EfficientNet – for image classification and general scene classification
Yolo – for object and people detection (e.g. boundary boxes)
Yolo – for instance segmentation (e.g. identify specific items)
DeepLab – for semantic segmentation (e.g. crowd density and location in a scene)
MoveNet – for pose estimation
Palm Detection / Hand Landmark – for hand gesture recognition

Beyond objects and people, AI-enabled image sensors are perfect for gesture detection. Gesturing is uniquely personal. No two people will perform the same gesture in exactly the same way, and even an individual may not be totally consistent in the way they perform the same gesture. AI can absorb these variations and focus on the intent.

Generative AI at the Edge

The use of large language models has already moved to the edge. The models, sometimes pruned and renamed small language models, enable generative AI to run on hardware platforms with limited compute resources. Using a voice-to-text model in collaboration with an LLM/SLM allows people to interact with technology in a natural way.

The modal used here is audio, and it extends beyond voice. Event detection based on sound is an active area of development. Using AI to infer those events has demonstrable benefits at the edge. Avnet is working with its supplier partners to demonstrate event detection using AI on deeply embedded platforms.

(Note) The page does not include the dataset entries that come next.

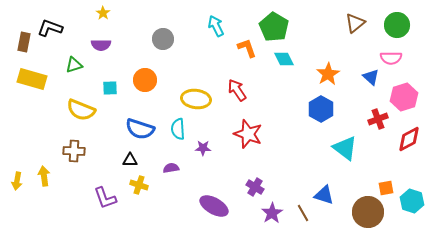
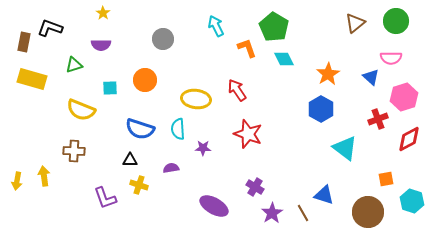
green circle at (397, 25): moved 1 px left, 4 px up
orange square at (386, 188): moved 9 px up
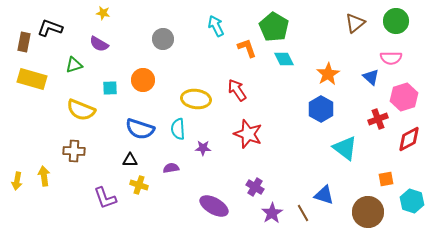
yellow star at (103, 13): rotated 24 degrees counterclockwise
purple semicircle at (101, 45): moved 2 px left, 1 px up; rotated 30 degrees clockwise
orange circle at (145, 80): moved 2 px left
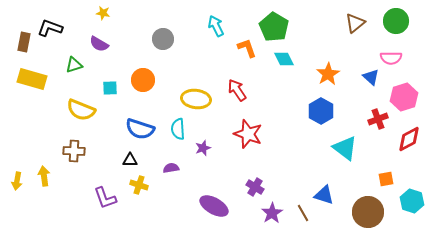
blue hexagon at (321, 109): moved 2 px down
purple star at (203, 148): rotated 21 degrees counterclockwise
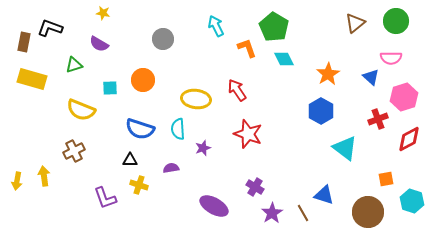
brown cross at (74, 151): rotated 30 degrees counterclockwise
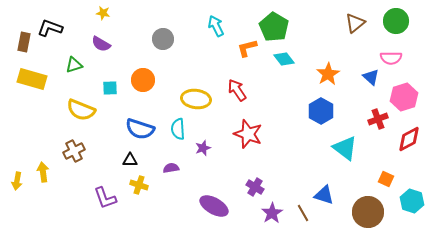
purple semicircle at (99, 44): moved 2 px right
orange L-shape at (247, 48): rotated 85 degrees counterclockwise
cyan diamond at (284, 59): rotated 10 degrees counterclockwise
yellow arrow at (44, 176): moved 1 px left, 4 px up
orange square at (386, 179): rotated 35 degrees clockwise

Demonstrations using models available now can detect a baby’s cry, sirens, or keywords, to name a few.

There are also AI demos leveraging inertial motion units (IMUs) to detect and measure motion (such as vibration and fall detection) and gesture recognition leveraging radar in examples enabling touchless HMI scenarios.

These models, developed by suppliers and ready for deployment by OEMs, can be combined to realize multimodal systems on embedded platforms, or as the foundation for training on a manufacturer’s own data. Once deployed, the platforms can be maintained and updated over the air using a cloud-based platform, such as /IOTCONNECT.

Embedded systems have always been multimodal. The data provided by sensors has been used systemically, but the parameters around that data have always been necessarily restrictive. Edge AI will expand those parameters. Inferencing at the edge will work across modals, with image, audio, and motion sensor data working more closely as a single system.